[SHORT PROBLEM] Locate each line in the material below that contains the word "Write", and copy those lines.

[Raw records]
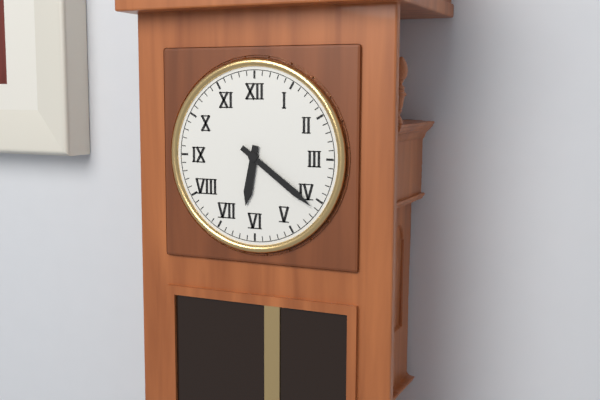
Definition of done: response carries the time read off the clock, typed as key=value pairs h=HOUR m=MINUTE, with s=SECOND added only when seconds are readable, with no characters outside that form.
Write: h=6 m=21
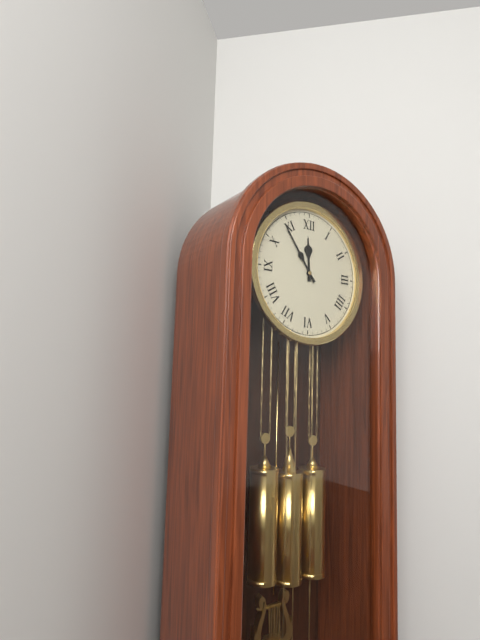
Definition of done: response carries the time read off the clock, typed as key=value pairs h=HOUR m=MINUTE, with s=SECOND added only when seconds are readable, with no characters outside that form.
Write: h=11 m=54
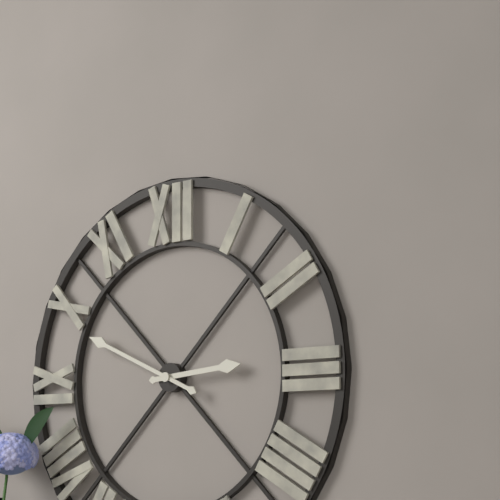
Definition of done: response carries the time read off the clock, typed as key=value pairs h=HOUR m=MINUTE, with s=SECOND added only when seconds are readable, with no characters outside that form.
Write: h=2 m=49
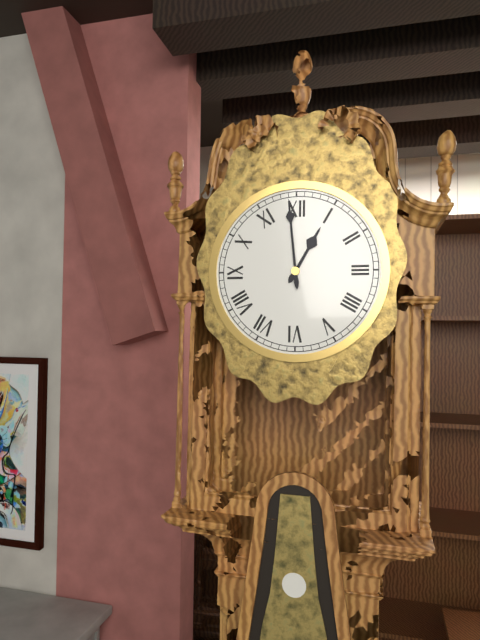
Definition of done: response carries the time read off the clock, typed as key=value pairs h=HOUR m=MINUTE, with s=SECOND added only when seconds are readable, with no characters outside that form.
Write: h=12 m=59
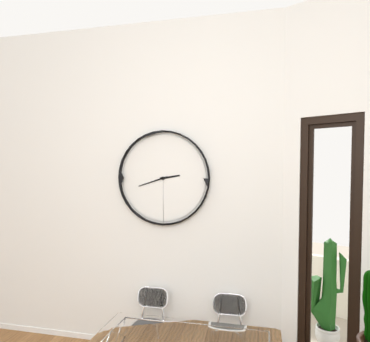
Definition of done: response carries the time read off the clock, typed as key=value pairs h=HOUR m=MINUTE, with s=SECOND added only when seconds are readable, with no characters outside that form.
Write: h=2 m=42
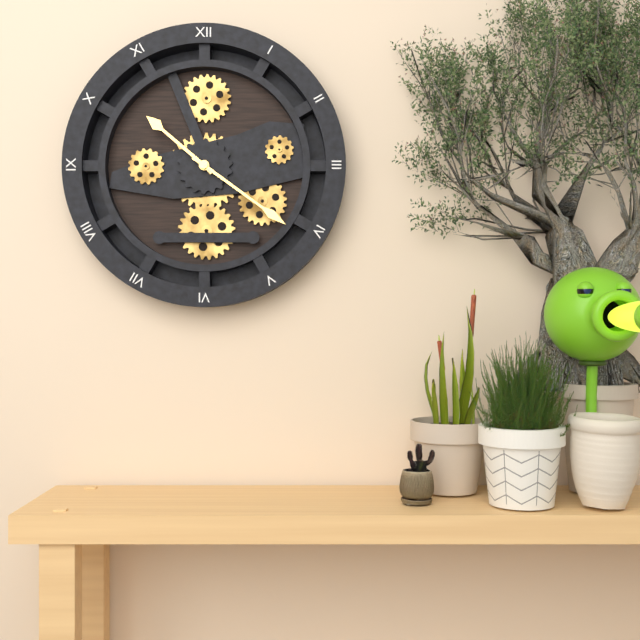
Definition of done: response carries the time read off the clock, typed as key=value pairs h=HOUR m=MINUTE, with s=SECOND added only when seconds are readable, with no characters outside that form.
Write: h=10 m=21
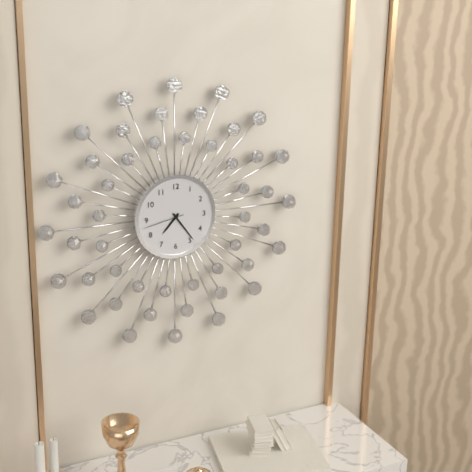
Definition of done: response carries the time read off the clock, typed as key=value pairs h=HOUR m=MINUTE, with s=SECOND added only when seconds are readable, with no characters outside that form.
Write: h=7 m=24
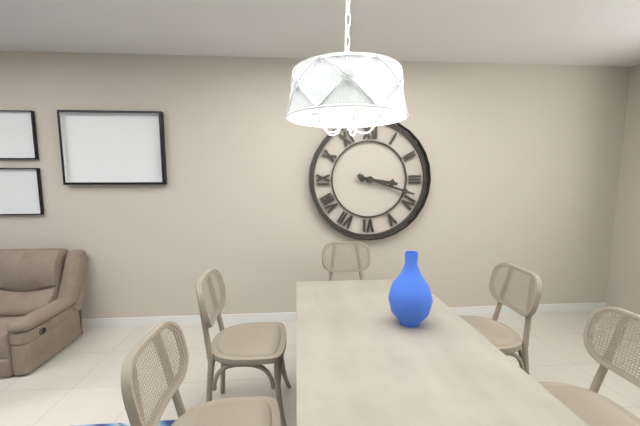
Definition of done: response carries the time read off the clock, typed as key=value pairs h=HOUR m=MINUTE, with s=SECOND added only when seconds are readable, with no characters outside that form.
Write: h=3 m=18
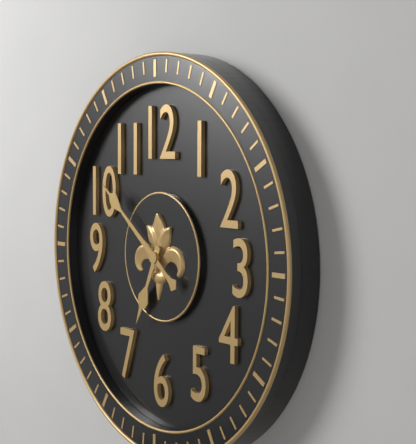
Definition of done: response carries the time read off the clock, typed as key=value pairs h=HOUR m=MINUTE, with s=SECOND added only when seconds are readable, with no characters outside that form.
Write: h=6 m=51
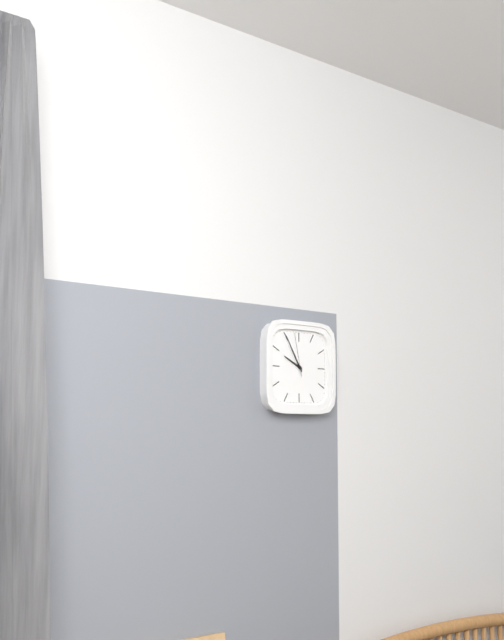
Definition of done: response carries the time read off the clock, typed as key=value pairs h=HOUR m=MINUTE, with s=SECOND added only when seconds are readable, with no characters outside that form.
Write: h=9 m=55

[WRITTEN ANSWER]
Write: h=6 m=21
Write: h=11 m=54
Write: h=2 m=49
Write: h=12 m=59
Write: h=2 m=42
Write: h=10 m=21
Write: h=7 m=24
Write: h=3 m=18
Write: h=6 m=51
Write: h=9 m=55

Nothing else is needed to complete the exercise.